At Portsmouth, we’ve been working on developing our students’ Being, Belonging and Becoming (BBB), so the removal of a key question – “I feel part of a community of staff and students” – is quite a problem for us, as it was an important and useful one. And we’re not the only ones concerned about the removal of this question.
I was recently invited to speak about our BBB work and survey to a group of principal fellows from across the sector concerned about developing students’ well-being and taking a whole-institution approach while doing so. The use of a common survey to investigate this is one approach we could take up.

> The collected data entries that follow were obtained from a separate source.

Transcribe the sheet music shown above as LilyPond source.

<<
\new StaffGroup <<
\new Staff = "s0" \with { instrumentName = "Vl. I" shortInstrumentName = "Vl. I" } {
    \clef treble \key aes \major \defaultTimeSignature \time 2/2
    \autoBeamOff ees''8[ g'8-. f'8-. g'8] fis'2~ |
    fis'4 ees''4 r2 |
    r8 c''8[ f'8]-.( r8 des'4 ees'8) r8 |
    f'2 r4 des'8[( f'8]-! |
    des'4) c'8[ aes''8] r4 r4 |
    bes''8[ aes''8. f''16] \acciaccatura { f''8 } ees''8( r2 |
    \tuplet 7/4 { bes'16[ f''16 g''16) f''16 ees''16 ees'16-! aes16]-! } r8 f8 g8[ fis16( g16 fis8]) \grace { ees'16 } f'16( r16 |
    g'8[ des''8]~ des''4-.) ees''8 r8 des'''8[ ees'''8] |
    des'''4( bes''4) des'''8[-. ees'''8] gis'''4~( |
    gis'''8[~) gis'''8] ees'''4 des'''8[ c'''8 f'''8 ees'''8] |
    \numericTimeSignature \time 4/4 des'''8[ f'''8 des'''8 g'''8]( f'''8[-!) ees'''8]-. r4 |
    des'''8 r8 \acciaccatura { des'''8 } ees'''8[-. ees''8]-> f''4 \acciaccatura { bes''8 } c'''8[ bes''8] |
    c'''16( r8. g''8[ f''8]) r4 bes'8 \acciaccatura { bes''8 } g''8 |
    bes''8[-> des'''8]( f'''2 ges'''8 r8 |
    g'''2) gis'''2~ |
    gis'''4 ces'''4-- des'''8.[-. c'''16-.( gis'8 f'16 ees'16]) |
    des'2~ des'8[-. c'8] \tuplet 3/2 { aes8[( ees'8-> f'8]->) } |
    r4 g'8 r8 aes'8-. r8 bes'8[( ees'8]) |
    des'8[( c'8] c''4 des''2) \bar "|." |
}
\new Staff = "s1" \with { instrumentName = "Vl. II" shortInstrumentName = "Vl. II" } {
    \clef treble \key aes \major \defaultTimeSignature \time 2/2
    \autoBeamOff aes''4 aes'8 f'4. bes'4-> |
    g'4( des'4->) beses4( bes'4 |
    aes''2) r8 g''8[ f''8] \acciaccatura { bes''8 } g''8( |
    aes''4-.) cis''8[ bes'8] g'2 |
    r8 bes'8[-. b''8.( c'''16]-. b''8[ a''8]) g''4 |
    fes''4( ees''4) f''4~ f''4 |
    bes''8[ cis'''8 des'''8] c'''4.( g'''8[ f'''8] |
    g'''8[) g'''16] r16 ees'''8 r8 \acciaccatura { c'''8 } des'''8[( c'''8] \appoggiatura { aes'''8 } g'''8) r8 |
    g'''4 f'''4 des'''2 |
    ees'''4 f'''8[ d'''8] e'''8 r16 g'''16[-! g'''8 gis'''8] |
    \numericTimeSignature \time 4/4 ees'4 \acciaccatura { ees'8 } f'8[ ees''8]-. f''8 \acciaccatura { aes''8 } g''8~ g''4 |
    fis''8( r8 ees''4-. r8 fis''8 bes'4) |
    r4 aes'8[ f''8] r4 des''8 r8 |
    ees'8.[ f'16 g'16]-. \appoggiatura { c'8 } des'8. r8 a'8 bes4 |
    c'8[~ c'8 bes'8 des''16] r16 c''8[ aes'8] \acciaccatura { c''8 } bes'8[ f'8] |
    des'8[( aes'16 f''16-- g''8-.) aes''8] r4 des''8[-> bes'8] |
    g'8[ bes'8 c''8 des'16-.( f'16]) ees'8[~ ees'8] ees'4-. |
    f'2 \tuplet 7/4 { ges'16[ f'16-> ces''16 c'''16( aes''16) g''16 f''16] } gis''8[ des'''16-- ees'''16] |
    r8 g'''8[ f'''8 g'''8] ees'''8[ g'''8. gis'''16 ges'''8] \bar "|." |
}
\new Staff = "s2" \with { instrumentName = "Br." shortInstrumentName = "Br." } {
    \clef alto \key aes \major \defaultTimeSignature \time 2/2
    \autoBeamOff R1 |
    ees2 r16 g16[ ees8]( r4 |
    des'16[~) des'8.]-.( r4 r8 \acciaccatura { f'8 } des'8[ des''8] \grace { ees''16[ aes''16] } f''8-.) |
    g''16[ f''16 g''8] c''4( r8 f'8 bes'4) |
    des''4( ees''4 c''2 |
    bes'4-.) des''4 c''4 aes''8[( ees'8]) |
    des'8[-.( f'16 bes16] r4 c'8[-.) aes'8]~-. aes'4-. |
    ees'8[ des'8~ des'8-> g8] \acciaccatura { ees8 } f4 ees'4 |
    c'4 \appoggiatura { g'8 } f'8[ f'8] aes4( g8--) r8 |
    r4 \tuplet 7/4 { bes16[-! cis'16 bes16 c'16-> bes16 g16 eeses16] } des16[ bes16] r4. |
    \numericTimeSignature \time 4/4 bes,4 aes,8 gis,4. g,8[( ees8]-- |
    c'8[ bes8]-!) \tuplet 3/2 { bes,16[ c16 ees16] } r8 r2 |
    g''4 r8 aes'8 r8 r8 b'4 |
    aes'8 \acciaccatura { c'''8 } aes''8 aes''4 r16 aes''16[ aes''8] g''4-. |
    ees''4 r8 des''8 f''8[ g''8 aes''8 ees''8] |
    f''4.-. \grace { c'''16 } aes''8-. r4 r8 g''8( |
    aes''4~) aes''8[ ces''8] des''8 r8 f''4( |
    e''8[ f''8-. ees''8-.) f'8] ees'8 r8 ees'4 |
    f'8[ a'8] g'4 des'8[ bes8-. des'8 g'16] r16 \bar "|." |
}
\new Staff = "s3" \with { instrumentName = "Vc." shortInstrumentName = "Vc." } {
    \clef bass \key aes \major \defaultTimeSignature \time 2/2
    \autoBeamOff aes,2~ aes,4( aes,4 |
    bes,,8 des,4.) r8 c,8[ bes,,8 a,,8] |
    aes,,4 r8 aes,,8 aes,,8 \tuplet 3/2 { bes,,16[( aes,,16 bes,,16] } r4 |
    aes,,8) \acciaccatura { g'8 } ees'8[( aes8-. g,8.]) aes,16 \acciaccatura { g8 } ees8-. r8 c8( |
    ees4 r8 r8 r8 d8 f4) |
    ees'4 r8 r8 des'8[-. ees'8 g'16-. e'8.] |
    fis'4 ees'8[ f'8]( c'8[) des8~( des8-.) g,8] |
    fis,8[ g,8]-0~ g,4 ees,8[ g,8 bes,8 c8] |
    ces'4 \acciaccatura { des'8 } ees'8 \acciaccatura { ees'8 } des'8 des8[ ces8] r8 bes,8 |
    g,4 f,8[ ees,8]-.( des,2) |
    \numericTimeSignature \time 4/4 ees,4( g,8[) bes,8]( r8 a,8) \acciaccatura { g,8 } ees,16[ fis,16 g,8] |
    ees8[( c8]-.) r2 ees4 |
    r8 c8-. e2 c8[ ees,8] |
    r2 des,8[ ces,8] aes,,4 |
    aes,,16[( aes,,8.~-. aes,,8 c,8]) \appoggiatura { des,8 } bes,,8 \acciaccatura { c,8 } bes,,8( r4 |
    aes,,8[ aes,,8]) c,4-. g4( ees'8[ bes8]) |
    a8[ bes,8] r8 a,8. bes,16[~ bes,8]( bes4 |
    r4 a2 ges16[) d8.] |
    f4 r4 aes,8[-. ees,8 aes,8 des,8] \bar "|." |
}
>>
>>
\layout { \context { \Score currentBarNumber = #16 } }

If the OfS will not facilitate benchmarking for us in this important area – with the only well-being question on the NSS now about how well communicated the well-being services were – then perhaps we need to do it for ourselves.
There are a number of questions we could ask in a sector-designed survey that we would find useful when responding to the next Teaching Excellence Framework (TEF) exercise (or equivalent for those not required to take part in the UK). For example, our BBB survey has scales related to all three of the Bs, notably in terms of belonging questions about peer relationships and relationships with university staff.
The “lonely goatherd” in The Sound of Music felt isolated. In the current Covid-disrupted context, it’s critical that we know if our students are feeling isolated, too, whatever their educational, ethnic or social background and whichever delivery mode is being used. Then we can address their feedback via enhancements to our learning, teaching and student experience.
If we want useful student feedback this year, it seems we’ll have to make our own song and dance about it.
Harriet Dunbar-Morris is dean of learning and teaching and reader in higher education at the University of Portsmouth.